Alasdair MacIntyre speaks in 2009.
(Sean O'Connor/Flickr via Wikimedia CC BY 2.0, via CNA)
Alasdair MacIntyre speaks in 2009. (Sean O'Connor/Flickr via Wikimedia CC BY 2.0, via CNA)
DENVER — Famed ethicist Alasdair MacIntyre called upon academia and other Catholics and intellectuals to invest in the “expensive conversation” about justice, and to sharpen their understanding of what constitutes human dignity.

MacIntyre, whose teaching career spans 70 years and includes some of the most important books on virtue ethics such as "After Virtue" and "Dependent Rational Animal," gave a reflection entitled “Human Dignity: A Puzzling and Possibly Dangerous Idea?” at the University of Notre Dame’s de Nicola Fall Conference Nov. 12.

During the presentation, he argued that the modern term “human dignity” is doing the work that justice should be doing and that the current definition of human dignity and its implications have puzzling limitations.

He posed the question of whether or not Hitler has human dignity— and if he does, what is he afforded by it? Can human dignity never be lost? MacIntyre asked.

He analyzed the limits of the modern conception of human dignity, which differs starkly from the Thomistic understandings of "dignitas" advanced by the Belgian Thomist Charles De Koninck. According to this view, which MacIntyre asserted was a more accurate understanding of the term, human beings have dignity in virtue of what they can become — not because of the simple fact that they are persons.

Accordingly, this means that human beings can also lose their dignity through sin. “A bad human being is worse than a bad animal,” he said.

It also means that in order to live a dignified life, in addition to having access to basic needs such as food, clothing, and shelter, human beings must be given the chance to exercise virtues which ennoble their nature and bring it to its highest level of flourishing, MacIntyre said, adding that this requires a social restoration of the common good.

MacIntyre critiqued pervasive individualist ethics, which often focus on negative prohibitions rather than the common good. He gave the example of a state that outlaws slavery, but does nothing other than allow them to live in “miserable freedom.” The elimination of evil did not ennoble the former slaves in the way it should, he argued, which is a problem of conceptualizing and seeking the common good.

“One cannot have a care for human dignitas if we ascribe to political and social individualism,” he decried.

MacIntyre also argued that a state that outlaws abortion, but then fails to provide basic medical and maternity care as well as economic provisions, exemplifies this same individualist ethos centered on eliminating negative prohibitions but not aimed at achieving the common good.

His remarks come as the Supreme Court prepares to hear oral arguments in one of the most significant challenges to Roe v. Wade since its inception— Dobbs vs.
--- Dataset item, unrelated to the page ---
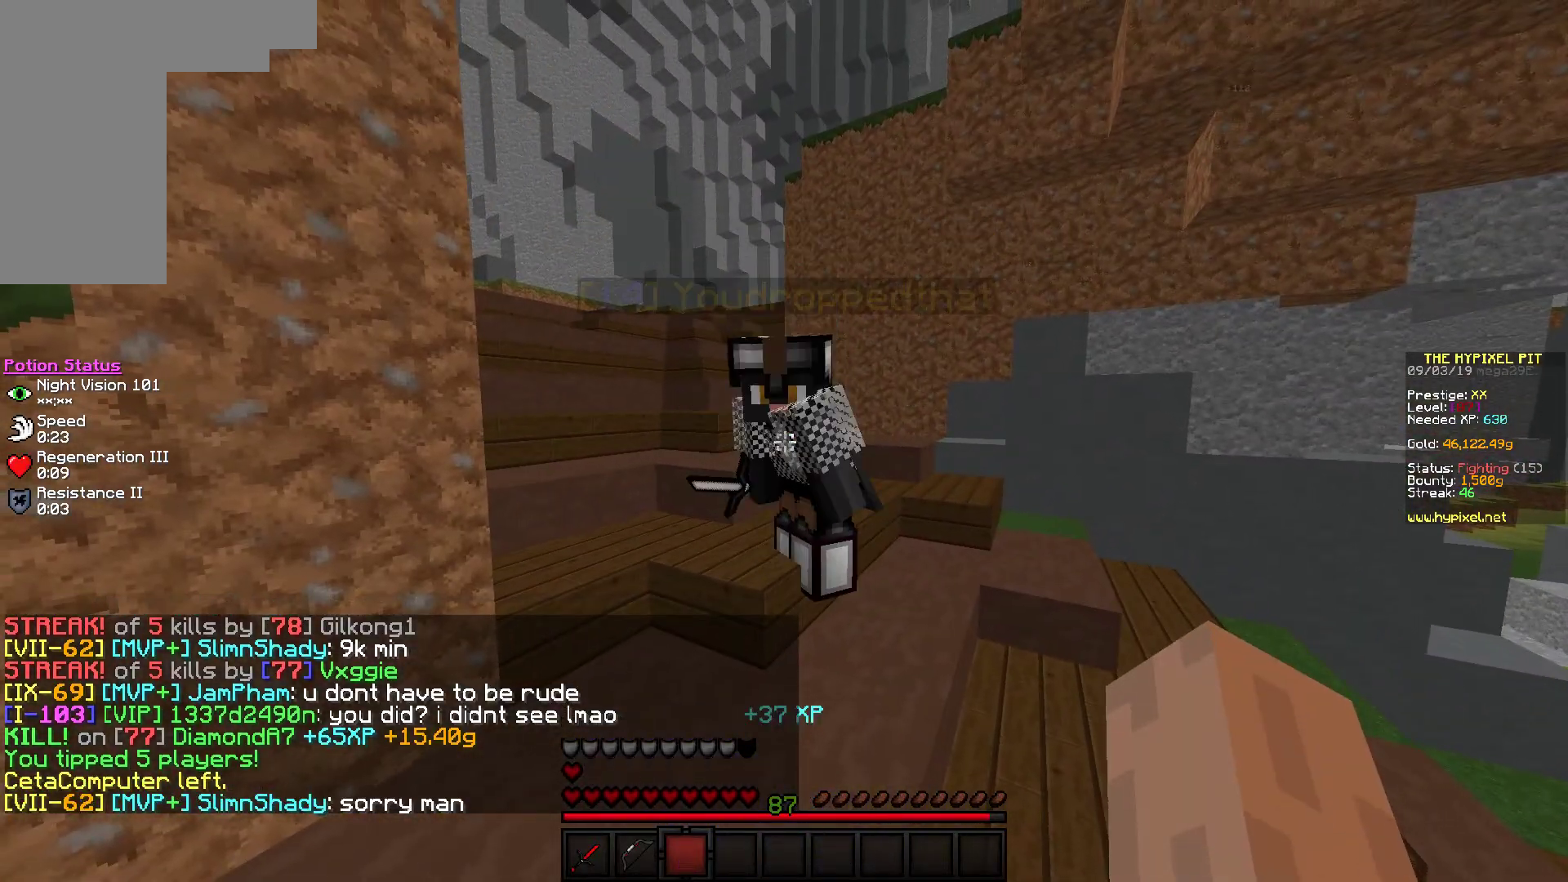
{"keys": [], "mouse": [], "events": []}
Jackson Women’s Health Organization. Many believe Dobbs will overturn Roe.

During a Q&A Nov. 12, several participants questioned MacIntyre’s assertion that human dignity be recognized in its potential form rather than by virtue of the fact that a human being is a human being, citing concerns for the implications on moral arguments against embryonic stem cell research.

MacIntyre responded that too many are attempting to make the modern term human dignity — widely used in United Nations documents and constitutions in the post-war period because it allowed fighting political, religious, and philosophical factions to bridge unsurmountable gaps because of its lack of definition — to do the work that properly belongs to understanding the virtue of justice.

Justice, which Aristotle defines as rendering to another person his due, is where answers to questions of embryonic stem cell research and torture properly belong, MacIntyre said. He said the dignity of an embryo, or of Hitler, lies in his or her potential and urged the attendees to have “expensive conversations” about the question “what is justice?” so they can better articulate what is owed to human beings.

MacIntyre has often written about the loss of moral vocabulary and vision in today’s world. The philosopher considers this to be one of the biggest obstacles to allowing human beings to flourish, since the path to happiness through virtue is largely unknown.

This was MacIntyre’s 20th contribution to the de Nicola Fall Conference on Ethics.